(Data excerpts)
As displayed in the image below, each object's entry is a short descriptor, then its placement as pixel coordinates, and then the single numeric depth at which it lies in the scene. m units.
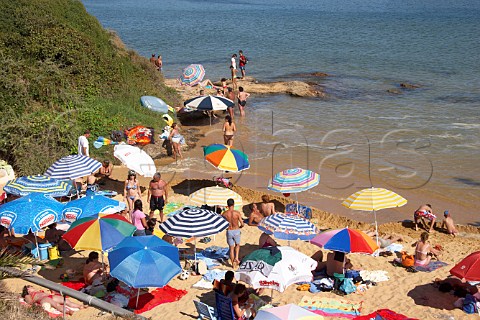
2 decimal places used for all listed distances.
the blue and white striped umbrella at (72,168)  13.96
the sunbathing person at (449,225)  14.14
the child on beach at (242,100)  26.23
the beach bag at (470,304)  10.06
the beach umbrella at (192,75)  28.73
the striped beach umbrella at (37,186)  12.80
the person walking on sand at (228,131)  19.17
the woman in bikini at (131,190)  13.94
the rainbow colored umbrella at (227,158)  15.36
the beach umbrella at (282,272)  9.38
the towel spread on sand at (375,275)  11.47
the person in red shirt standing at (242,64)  34.53
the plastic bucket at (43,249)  11.98
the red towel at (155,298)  10.16
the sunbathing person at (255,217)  14.13
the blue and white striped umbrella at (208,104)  21.73
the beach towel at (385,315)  9.43
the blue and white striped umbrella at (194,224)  10.91
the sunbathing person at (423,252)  11.91
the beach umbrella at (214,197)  13.20
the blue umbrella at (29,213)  10.93
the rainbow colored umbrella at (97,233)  10.39
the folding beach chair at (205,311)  9.38
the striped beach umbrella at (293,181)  14.06
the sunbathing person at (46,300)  9.52
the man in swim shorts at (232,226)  11.72
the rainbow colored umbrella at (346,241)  10.74
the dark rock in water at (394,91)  32.28
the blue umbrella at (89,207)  11.71
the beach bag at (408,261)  11.98
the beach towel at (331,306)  10.05
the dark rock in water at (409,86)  33.67
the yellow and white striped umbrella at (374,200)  12.88
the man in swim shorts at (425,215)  14.28
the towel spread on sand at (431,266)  11.86
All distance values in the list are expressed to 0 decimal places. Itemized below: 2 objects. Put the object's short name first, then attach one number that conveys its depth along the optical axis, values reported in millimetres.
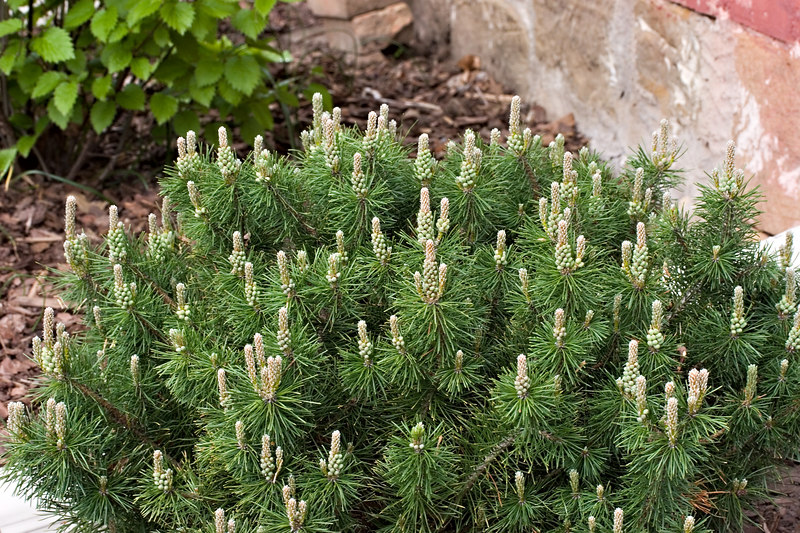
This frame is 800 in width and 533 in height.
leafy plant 3251
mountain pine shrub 2317
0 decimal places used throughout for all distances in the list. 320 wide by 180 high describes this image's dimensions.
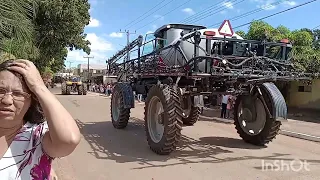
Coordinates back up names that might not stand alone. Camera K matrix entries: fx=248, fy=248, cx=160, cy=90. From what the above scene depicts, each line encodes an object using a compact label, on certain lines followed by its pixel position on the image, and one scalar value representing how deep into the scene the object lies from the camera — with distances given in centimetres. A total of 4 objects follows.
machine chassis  497
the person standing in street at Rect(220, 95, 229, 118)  1099
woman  126
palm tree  348
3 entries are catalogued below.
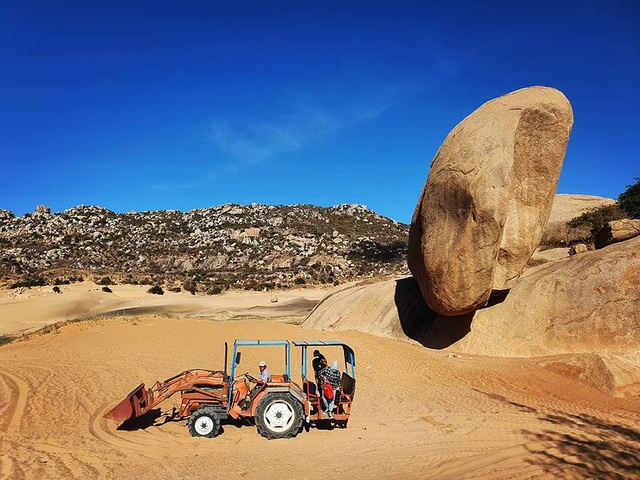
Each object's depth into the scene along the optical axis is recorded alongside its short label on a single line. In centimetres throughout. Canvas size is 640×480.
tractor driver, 928
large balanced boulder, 1485
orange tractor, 898
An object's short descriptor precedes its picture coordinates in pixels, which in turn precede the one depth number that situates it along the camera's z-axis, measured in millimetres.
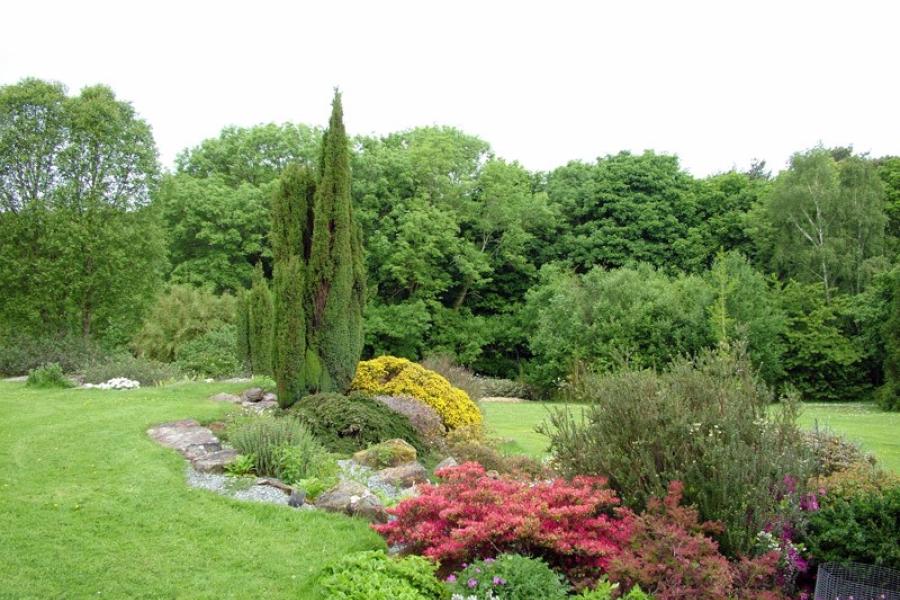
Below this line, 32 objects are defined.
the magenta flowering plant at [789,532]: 4340
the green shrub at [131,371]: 13836
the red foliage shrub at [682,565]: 3830
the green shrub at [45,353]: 16547
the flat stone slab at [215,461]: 6891
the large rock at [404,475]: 6832
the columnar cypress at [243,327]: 17623
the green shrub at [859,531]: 4219
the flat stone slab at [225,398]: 11242
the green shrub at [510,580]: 3910
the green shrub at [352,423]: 8219
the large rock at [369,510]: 5574
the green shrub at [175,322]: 21953
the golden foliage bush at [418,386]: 10445
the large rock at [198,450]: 7391
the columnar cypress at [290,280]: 9922
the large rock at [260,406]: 10359
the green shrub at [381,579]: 4062
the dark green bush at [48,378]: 13195
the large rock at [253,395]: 11506
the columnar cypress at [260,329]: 16719
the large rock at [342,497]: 5770
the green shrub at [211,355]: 16375
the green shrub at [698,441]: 4469
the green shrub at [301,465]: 6742
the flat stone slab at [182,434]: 7934
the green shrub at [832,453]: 6073
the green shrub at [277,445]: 6863
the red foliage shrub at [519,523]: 4328
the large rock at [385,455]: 7492
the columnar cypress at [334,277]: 10359
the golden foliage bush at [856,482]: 4812
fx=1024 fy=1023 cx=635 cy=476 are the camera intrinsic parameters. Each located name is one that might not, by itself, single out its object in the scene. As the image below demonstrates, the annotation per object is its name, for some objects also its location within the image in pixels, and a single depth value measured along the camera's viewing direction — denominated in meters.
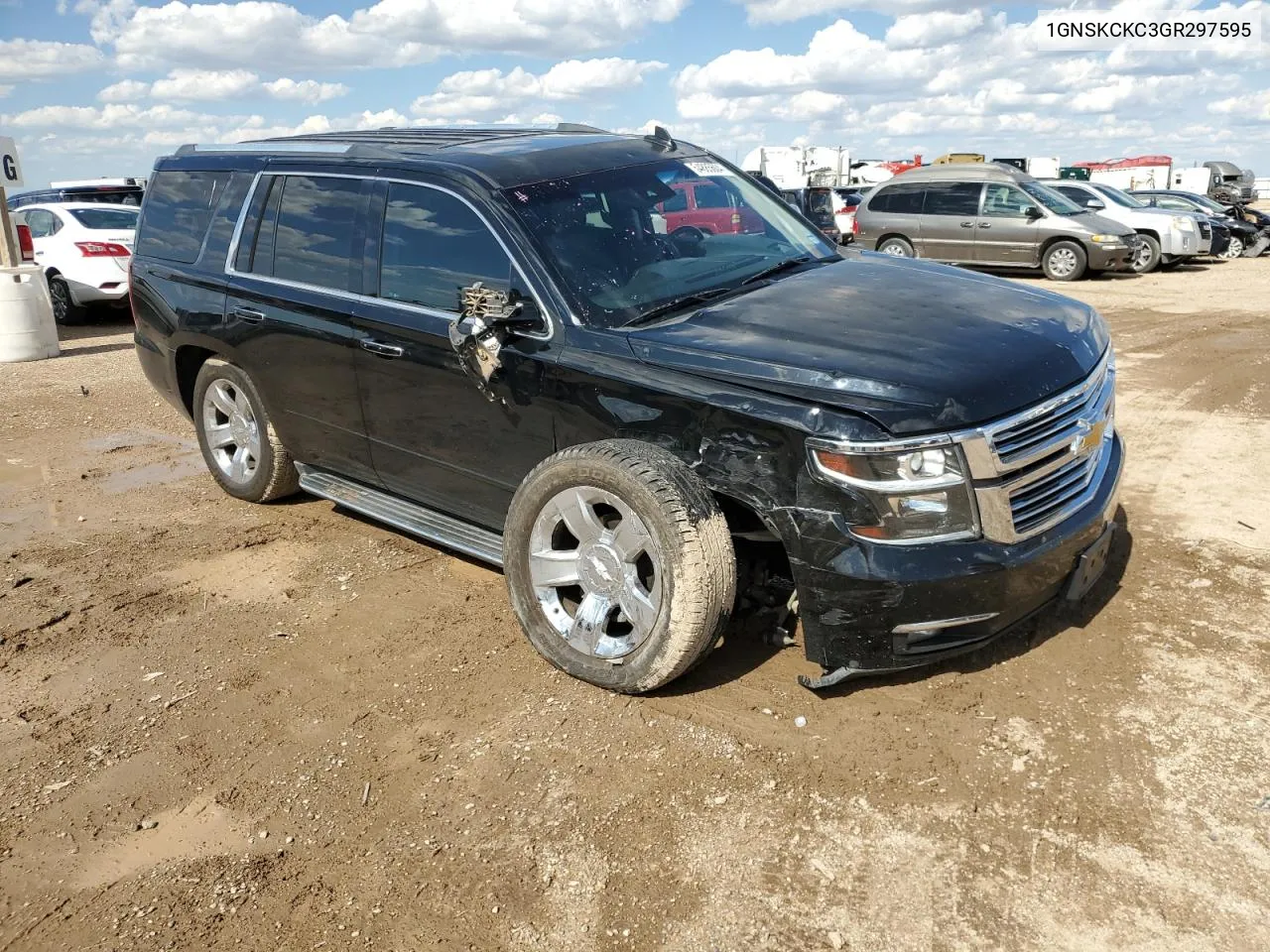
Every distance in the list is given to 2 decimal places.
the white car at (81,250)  13.35
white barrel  11.50
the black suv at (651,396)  3.19
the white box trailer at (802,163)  35.47
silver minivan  17.31
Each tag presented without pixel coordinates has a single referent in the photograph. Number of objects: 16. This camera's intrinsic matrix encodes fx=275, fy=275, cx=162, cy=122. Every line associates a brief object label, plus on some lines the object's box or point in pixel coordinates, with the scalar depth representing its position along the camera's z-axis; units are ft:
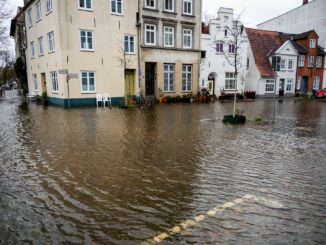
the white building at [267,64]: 109.29
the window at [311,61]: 122.11
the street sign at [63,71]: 68.39
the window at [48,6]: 70.50
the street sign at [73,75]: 69.21
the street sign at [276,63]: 40.06
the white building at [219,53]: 97.45
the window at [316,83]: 125.49
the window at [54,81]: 73.94
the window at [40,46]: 80.49
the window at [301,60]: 120.36
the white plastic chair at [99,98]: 72.38
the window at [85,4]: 69.21
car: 108.14
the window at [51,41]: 72.08
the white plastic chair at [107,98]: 73.18
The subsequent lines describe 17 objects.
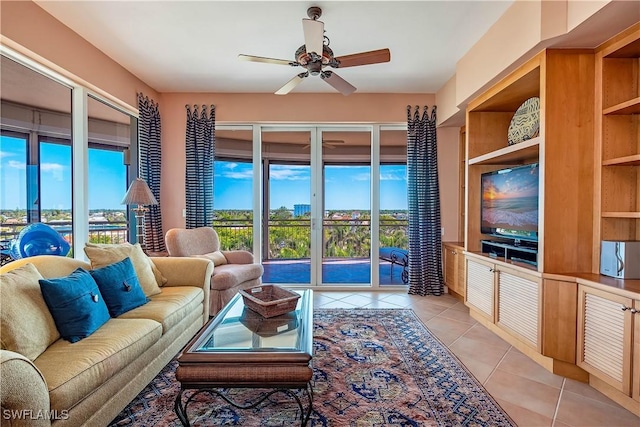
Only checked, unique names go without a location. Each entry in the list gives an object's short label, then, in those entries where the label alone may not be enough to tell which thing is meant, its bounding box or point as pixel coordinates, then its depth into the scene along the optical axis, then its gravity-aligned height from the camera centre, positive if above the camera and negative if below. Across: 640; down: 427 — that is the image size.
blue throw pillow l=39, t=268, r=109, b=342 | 1.79 -0.57
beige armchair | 3.42 -0.66
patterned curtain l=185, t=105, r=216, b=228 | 4.50 +0.59
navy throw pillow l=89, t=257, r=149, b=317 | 2.22 -0.57
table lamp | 3.53 +0.16
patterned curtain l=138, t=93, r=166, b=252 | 4.16 +0.68
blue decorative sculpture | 2.51 -0.28
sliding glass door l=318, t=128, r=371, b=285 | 4.86 +0.27
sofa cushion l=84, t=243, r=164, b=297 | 2.46 -0.41
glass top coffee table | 1.59 -0.78
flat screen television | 2.81 +0.07
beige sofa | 1.24 -0.79
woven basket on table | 2.18 -0.68
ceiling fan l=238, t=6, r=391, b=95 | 2.49 +1.29
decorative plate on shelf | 2.78 +0.81
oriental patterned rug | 1.81 -1.21
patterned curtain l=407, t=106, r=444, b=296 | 4.49 +0.11
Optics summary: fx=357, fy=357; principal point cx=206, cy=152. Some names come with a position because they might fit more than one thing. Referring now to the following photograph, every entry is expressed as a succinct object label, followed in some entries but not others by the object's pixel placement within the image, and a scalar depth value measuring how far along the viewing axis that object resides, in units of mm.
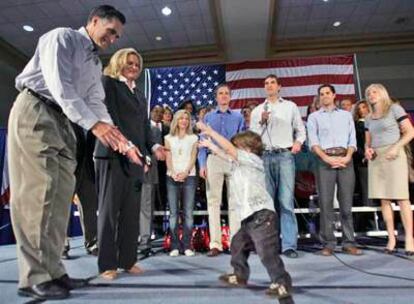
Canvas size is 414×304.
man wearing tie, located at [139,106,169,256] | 3162
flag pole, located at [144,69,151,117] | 5783
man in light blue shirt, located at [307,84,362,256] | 3012
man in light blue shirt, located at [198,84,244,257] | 3131
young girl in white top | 3217
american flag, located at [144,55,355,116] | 5445
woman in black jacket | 2135
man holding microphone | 2904
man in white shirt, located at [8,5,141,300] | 1623
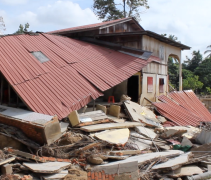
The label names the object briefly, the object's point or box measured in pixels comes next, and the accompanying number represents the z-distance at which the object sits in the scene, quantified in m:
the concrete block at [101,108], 9.11
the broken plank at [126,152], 6.16
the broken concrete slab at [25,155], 5.23
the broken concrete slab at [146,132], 7.99
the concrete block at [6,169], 4.75
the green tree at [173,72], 36.34
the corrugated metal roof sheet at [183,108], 11.66
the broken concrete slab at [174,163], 5.62
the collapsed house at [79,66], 7.44
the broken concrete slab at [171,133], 8.17
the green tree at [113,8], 30.21
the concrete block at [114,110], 9.10
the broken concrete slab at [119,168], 5.12
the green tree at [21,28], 34.85
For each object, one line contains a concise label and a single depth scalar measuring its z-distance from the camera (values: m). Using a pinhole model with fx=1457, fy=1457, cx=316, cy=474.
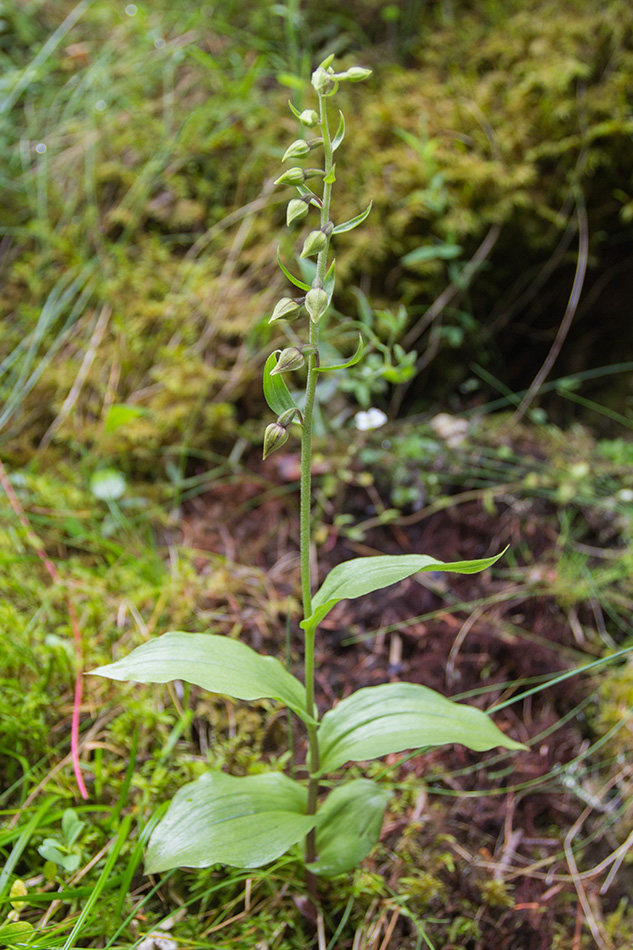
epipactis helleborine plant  0.52
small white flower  0.72
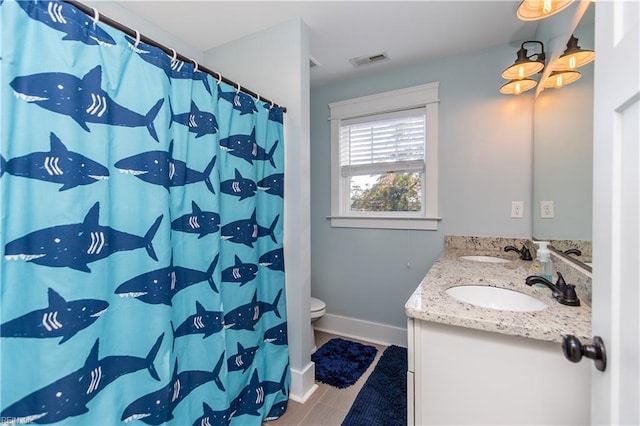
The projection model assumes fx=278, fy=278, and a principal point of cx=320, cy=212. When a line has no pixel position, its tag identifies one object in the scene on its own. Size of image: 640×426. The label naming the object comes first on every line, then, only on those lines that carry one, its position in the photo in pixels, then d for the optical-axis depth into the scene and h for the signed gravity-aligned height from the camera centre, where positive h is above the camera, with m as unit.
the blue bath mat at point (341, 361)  1.90 -1.18
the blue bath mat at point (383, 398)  1.52 -1.17
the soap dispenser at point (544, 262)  1.23 -0.26
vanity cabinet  0.79 -0.54
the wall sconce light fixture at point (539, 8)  1.16 +0.86
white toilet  2.13 -0.80
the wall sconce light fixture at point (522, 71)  1.61 +0.80
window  2.29 +0.42
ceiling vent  2.19 +1.19
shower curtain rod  0.87 +0.64
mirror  1.07 +0.26
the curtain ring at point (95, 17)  0.91 +0.63
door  0.48 -0.01
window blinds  2.37 +0.57
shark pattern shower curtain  0.75 -0.08
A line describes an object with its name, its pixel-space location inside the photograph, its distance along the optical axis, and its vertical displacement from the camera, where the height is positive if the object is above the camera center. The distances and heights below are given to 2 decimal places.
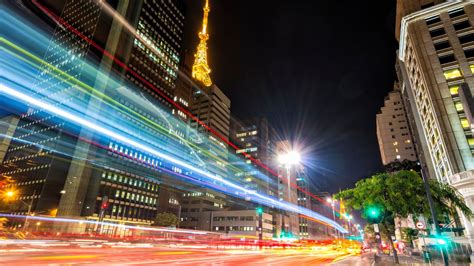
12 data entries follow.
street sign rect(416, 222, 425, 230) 17.52 +0.84
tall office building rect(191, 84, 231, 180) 135.88 +60.95
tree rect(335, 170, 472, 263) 20.11 +3.28
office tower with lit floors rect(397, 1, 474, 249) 36.97 +26.13
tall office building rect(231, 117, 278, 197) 141.00 +49.72
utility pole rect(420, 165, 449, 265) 14.39 +1.23
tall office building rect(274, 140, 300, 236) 122.38 +22.52
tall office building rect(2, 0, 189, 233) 80.06 +34.08
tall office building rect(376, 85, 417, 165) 104.00 +43.20
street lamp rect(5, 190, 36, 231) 82.25 +9.63
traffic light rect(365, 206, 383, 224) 20.67 +1.86
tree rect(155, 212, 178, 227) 79.94 +3.19
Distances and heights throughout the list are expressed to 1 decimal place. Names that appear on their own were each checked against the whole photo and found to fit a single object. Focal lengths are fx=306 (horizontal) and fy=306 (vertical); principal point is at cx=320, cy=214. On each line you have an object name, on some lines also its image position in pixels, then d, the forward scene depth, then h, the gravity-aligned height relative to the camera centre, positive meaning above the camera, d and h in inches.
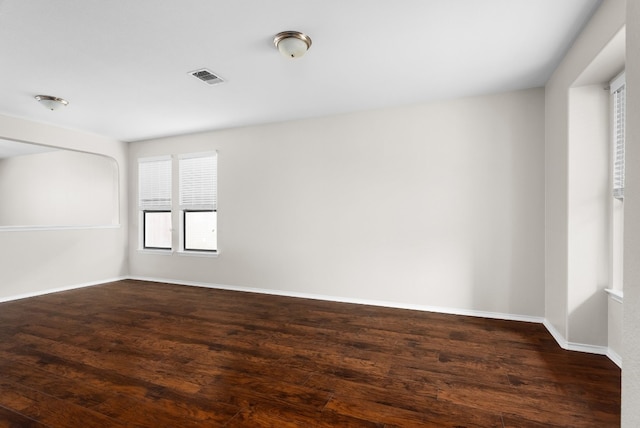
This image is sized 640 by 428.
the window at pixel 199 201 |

**Task to complete:** Of the entries above, repeat exactly the lines from the line with "the beach umbrella at (192,75)" through the line with "the beach umbrella at (282,272)", both of them included.

**Response below:**
the beach umbrella at (192,75)  28.73
the striped beach umbrella at (37,186)  12.80
the person walking on sand at (228,131)  19.17
the woman in bikini at (131,190)  13.94
the rainbow colored umbrella at (227,158)  15.36
the beach umbrella at (282,272)  9.38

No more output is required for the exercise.